++++ Passage shown

Article 46: Where a director, member of the senior management personnel or chief representative of a foreign-invested bank shall have his/her qualifications to serve in such position approved, matters shall be handled in accordance with the rules and regulations on administrative permissions of foreign-invested banks.

 

Article 47: If a proposed person has served as a director, member of the senior management personnel or chief representative of a banking financial institution in China, the CBIRC or the CBIRC office of the place where it is located may, as required, before approving his/her qualifications to serve in the proposed position, seek the opinion of the regulator of the institution in which the proposed person previously served.

 

The regulator of the institution in which the proposed person previously served shall provide feedback in a timely manner.

 

Article 48: After the foreign-invested bank has submitted the professional qualification approval application materials, the CBIRC or the CBIRC office of the place where it is located may interview the proposed person before he/she takes up his/her position.

 

Article 49: Where the chairman of the board or bank president of a foreign-invested banking institution of a business nature directly subject to oversight by the CBIRC is to be absent from his/her position continuously for at least one month, he/she shall report the same to the CBIRC in writing.  Where the chairman of the board, bank president, branch manager or sub-branch manager of another foreign-invested banking institution of a business nature or the chief representative of the representative office of a foreign bank is to be absent from his/her position continuously for at least one month, he/she shall report the same to the CBIRC office of the place where it is located in writing. When the foreign-invested bank submits the aforementioned report, it shall designate someone to exercise his/her functions and powers on his/her behalf for a period not to exceed six months.  The foreign-invested bank shall select and appoint within six months someone that meets the qualification conditions for the position to officially take up the position.

 

Article 50: If a director, member of the senior management personnel or chief representative of a foreign-invested bank is characterized by any of the following circumstances, the CBIRC or its office may, depending on the circumstances, revoke his/her qualifications to serve in his/her position for a fixed period of time up to a lifetime ban:

 

(1) he/she has his/her criminal liability pursued in accordance with the law;

 

(2) he/she refuses, interferes with, obstructs or seriously affects the regulation carried out in accordance with the law by the CBIRC or its office;

 

(3) the institution in which he/she serves suffers a material property loss or a major financial crime occurs due to a lack of soundness in its internal management and control systems or lax implementation or supervision thereof;

 

(4) the institution in which he/she serves goes into receivership, is merged or is declared bankrupt due to operating in serious violation of laws or regulations, unsound internal controls or long-term incompetent operation and management;

 

(5) the institution in which he/she serves incurs material losses due to long-term incompetent operation and management;

 

(6) the CBIRC or its office discovers that an incumbent director, member of the senior management personnel or chief representative of a foreign-invested bank had committed a violation of laws or regulations before taking up his/her position or other acts that make him/her ineligible to serve in his/her position; or

 

(7) he/she is characterized by another circumstance as determined by the CBIRC.

++++++++

→ **Work request a**: In the rows, update the lines starting with the first line and going on through the line with "veröffentlicht wurde, aber", replacing "Prämisse" with "Grundannahme" and leaving everything else unchanged. Omit the pictures from your answer.
The passage on foreign-invested banks has no connection to the rows that come after it.

++++ Supplied data

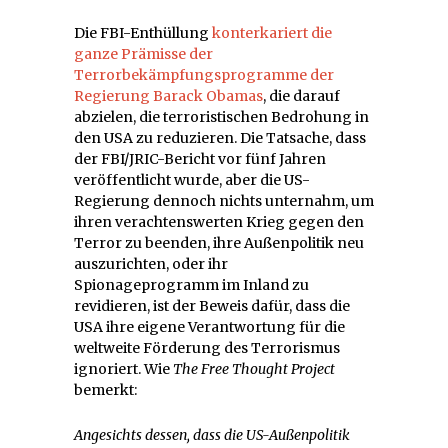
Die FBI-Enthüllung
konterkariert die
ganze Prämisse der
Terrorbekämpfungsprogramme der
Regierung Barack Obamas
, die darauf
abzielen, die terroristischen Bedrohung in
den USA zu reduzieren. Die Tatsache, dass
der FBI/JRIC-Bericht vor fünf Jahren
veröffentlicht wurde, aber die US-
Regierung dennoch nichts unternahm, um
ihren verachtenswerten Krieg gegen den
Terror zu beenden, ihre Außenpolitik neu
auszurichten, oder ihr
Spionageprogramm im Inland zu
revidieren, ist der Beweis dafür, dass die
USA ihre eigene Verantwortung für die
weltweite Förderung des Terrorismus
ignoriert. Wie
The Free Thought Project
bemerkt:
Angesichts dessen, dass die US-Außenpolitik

++++++++

→ **Work request b**: According to Article 49 of the passage on foreign-invested banks, for how long may a designated person exercise an absent official's functions and powers?

→ **Response area a**:
Die FBI-Enthüllung
konterkariert die
ganze Grundannahme der
Terrorbekämpfungsprogramme der
Regierung Barack Obamas
, die darauf
abzielen, die terroristischen Bedrohung in
den USA zu reduzieren. Die Tatsache, dass
der FBI/JRIC-Bericht vor fünf Jahren
veröffentlicht wurde, aber die US-

→ **Response area b**: For a period not to exceed six months.